_Directions for this task_
From the items below, copy out each line that contains the string "deployed". Case matters.

---------- Data supplied ----------

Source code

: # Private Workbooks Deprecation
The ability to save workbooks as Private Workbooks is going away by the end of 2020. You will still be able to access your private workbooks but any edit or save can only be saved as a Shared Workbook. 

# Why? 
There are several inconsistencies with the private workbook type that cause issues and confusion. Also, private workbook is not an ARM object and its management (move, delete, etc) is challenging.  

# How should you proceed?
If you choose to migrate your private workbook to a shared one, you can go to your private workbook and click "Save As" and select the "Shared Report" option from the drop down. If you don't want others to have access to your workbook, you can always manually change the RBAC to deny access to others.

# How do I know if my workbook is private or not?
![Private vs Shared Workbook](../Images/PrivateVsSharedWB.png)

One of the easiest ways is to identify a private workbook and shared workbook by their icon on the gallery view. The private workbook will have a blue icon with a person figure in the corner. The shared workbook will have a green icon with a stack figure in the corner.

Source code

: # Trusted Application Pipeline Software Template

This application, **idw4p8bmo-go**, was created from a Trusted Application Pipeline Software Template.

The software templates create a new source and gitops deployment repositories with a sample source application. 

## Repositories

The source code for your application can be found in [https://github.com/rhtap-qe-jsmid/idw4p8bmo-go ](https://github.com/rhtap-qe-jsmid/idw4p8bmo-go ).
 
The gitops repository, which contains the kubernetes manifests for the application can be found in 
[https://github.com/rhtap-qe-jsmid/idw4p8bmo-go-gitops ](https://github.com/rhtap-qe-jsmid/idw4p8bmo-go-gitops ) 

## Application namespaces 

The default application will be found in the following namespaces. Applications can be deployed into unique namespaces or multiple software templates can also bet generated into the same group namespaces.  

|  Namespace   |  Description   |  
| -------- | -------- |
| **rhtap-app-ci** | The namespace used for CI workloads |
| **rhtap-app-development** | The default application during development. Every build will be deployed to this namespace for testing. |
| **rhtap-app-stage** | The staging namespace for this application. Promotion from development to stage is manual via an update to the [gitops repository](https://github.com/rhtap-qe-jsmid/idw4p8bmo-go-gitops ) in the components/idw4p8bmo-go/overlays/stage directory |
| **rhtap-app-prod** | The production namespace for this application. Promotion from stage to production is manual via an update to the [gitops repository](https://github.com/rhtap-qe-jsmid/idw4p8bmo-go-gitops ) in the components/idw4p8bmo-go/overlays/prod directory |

----------

_Exercise output_
The default application will be found in the following namespaces. Applications can be deployed into unique namespaces or multiple software templates can also bet generated into the same group namespaces.  
| **rhtap-app-development** | The default application during development. Every build will be deployed to this namespace for testing. |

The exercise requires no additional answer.